“Mengapa kakak melarangku menghabisi bajingan kecil itu?” tanya Shinta ketika keduanya melayang mengikuti speed boat Ijim dan Adrian.
“Tidak perlulah sampai membunuhnya. Cukup membuatnya ketakutan seperti itu, semoga saja dia mereka jera dan bertobat,” tukas Paskalia sambil tersenyum manis kepada Shinta.
“Yah, mudah-mudahanlah mereka bisa sadar. Karena sepertinya kerjanya memang tukang tipu,” desis Shinta.
Mungkin Shinta akan lebih marah lagi jika tahu laki-laki tinggi besar itu adalah preman tanah Abang, yang selalu di pakai oknum untuk memuluskan proyeknya.
Entah mengapa, bulu kuduk Adrian terasa merinding dan dia mencoba melihat ke belakang. Tetapi dia tidak melihat apa-apa.
“Ngapa, Dri?” tanya Ijim ketika melihat Adrian beberapa kali mencoba menoleh ke belakang.
“Buku kuduk ku terasa merinding, sepertinya ada yang mengikuti kita berdua. Tetapi aku tidak melihat apa-apa di belakang kita,” jelas Adrian.
“Mungkin oleh pengaruh angin sore, sehingga membuatmu kedinginan,” sahut Ijim.
“Mungkin juga,” sahut Adrian meskipun dia masih merasa bulu kuduknya merinding.
“Apakah dia melihat kita?” tanya Shinta kepada Paskalia mendengar perkataan Adrian.
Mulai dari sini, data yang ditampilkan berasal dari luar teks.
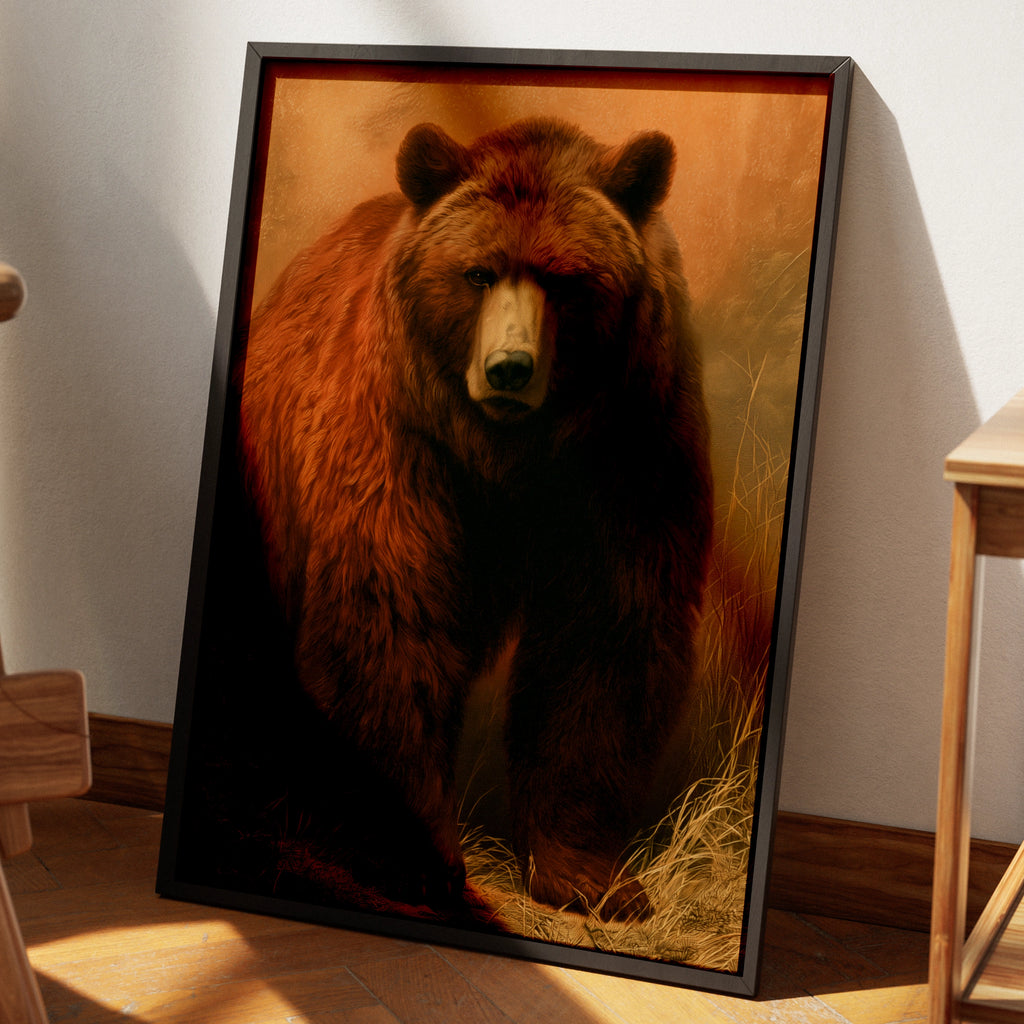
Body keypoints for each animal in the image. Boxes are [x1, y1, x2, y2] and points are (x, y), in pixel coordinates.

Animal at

Meskipun jarak keduanya ada dua puluh meter, tetapi mereka mendengar dengan jelas pembicaraan Ijim dan Adrian.
“Ndak,” jawab Paskalia pasti.
“Tapi kok sepertinya dia tahu?” bisik Shinta sambil memandang Adrian.”
“Mungkin dia keturunan orang yang punya ilmu tinggi, tetapi dia sama sekali tidak menyadarinya,” jelas Shinta.
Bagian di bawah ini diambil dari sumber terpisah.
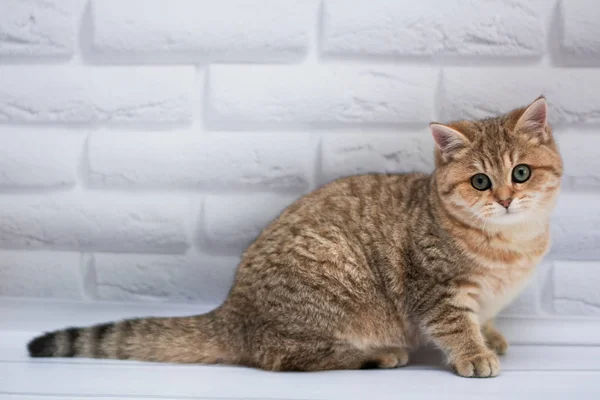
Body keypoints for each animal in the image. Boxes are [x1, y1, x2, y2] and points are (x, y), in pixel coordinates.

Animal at [27, 97, 564, 378]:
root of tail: (232, 312)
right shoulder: (434, 289)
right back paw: (375, 354)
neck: (510, 244)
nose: (505, 199)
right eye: (480, 181)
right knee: (281, 356)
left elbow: (482, 316)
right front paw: (474, 353)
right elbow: (454, 324)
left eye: (520, 172)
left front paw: (490, 335)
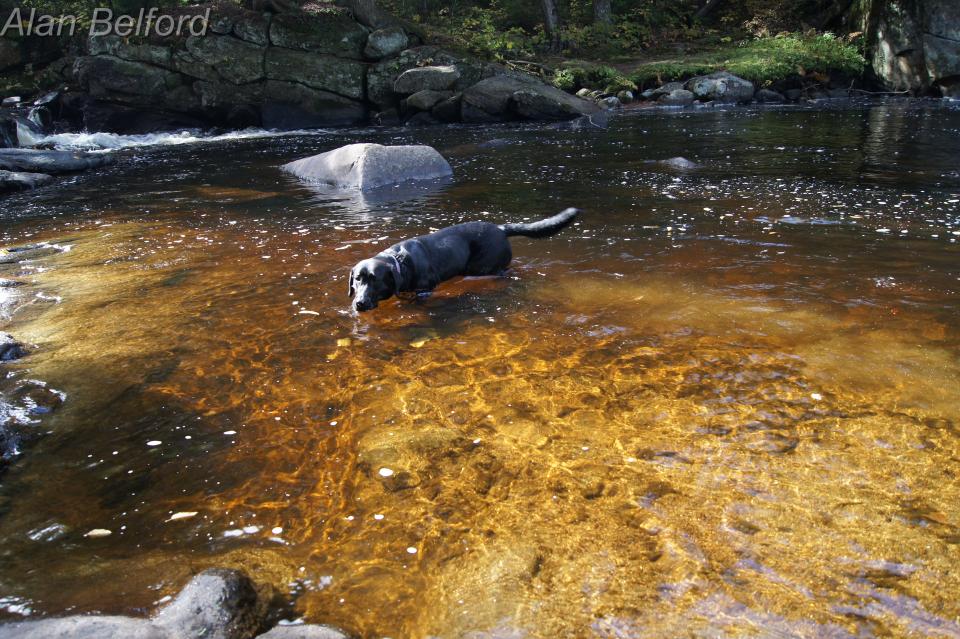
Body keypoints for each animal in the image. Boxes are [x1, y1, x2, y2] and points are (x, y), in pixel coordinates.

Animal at [350, 209, 580, 312]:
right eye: (357, 280)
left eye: (376, 280)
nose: (359, 303)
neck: (400, 262)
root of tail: (501, 229)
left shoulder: (425, 290)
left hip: (484, 267)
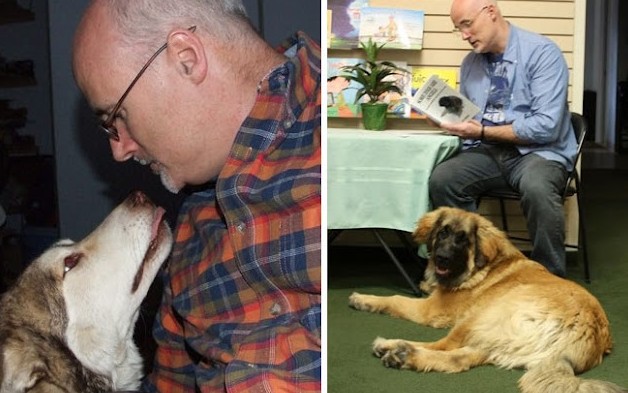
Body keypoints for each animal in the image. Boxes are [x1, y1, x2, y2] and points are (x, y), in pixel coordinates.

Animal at [350, 207, 624, 390]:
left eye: (462, 239)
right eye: (442, 234)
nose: (441, 258)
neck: (482, 266)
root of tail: (583, 337)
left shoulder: (432, 309)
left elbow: (395, 299)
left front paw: (364, 298)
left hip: (486, 313)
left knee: (444, 345)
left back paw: (394, 347)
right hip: (498, 338)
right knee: (458, 359)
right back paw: (401, 354)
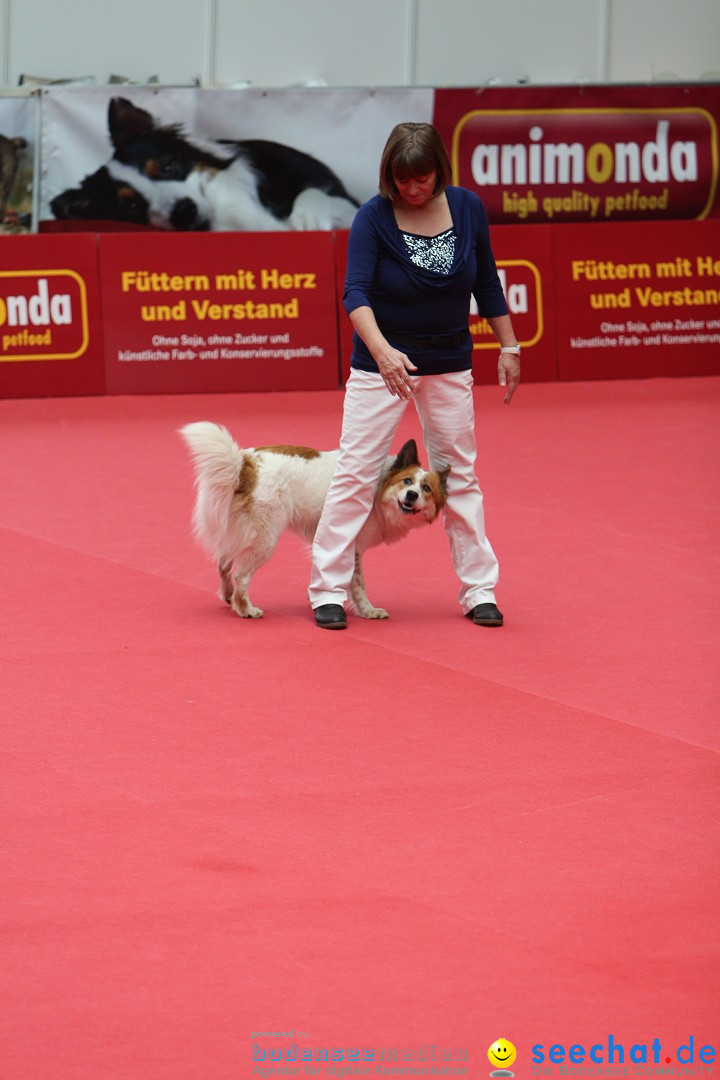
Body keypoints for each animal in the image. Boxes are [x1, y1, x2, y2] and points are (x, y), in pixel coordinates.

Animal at [180, 425, 446, 622]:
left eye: (426, 488)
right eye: (407, 481)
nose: (411, 495)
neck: (379, 489)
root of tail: (244, 464)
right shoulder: (351, 545)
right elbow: (358, 584)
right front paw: (368, 610)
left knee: (223, 564)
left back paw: (228, 597)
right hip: (265, 540)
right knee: (241, 576)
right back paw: (246, 609)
Paskalia sama sekali tidak bisa melihat latar belakang kehidupan Adrian, karena salah satu janjinya dalam upayanya mencari kekasihnya yang telah reinkarnasi itu adalah sama sekali tidak boleh menggunakan kesaktiannya.
Kecuali untuk hal-hal kebaikan atau menolong orang yang membutuhkan secara diam-diam.
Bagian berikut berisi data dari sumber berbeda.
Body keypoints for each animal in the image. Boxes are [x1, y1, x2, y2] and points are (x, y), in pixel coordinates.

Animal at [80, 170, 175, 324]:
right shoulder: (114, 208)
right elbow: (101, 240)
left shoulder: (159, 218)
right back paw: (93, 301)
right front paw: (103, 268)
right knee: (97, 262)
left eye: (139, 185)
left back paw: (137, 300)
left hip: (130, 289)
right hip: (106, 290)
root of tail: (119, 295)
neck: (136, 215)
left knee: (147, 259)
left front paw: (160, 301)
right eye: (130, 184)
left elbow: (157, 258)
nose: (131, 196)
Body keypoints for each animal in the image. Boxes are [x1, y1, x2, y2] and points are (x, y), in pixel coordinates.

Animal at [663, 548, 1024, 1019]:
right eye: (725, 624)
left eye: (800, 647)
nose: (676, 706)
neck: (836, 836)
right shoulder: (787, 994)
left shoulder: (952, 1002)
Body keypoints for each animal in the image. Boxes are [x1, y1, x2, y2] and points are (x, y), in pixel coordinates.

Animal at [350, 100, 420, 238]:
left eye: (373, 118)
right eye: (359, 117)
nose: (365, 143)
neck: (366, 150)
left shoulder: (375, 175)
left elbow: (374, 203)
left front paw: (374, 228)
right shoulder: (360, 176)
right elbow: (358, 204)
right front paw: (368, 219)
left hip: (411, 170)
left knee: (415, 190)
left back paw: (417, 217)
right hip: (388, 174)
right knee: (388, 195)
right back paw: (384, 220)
“Ooh,” sahut Shinta mengerti.
Ketika Ijim dan Adrian sudah sampai di pangkalan, kedua tubuh ini pun lalu melayang jauh meninggalkan kedua saudara sepupu itu.
***
Pemuda itu berjalan dengan loyo menuju ke sebuah warung bakso yang biasa buka di pinggir jalan di ujung jalan Abdul Rahman Saleh, tidak jauh dari asrama Sintang tempat tinggalnya selama kuliah ini.
Dia sudah lima hari tidak merasakan makan nasi dan hanya bertahan hidup dengan minum air putih dan rebusan ubi kayu yang ditanamnya di belakang asrama mahasiswa tempat mereka tinggal.
Kebetulan di belakang asrama itu ada tanah kosong milik Pemda yang sebenarnya disiapkan untuk asrama perempuan, tapi belum di bangun karena pihak PEMDA belum cukup dananya.
Sore hari ini kebetulan kawannya meminjamkan dia sedikit uang, hanya cukup untuk sekedar makan semangkuk bakso. Untuk makan nasi tidak cukup, tetapi untuk membeli bahan nasi dan sayur juga kurang, sehingga dia memutuskan untuk makan bakso saja.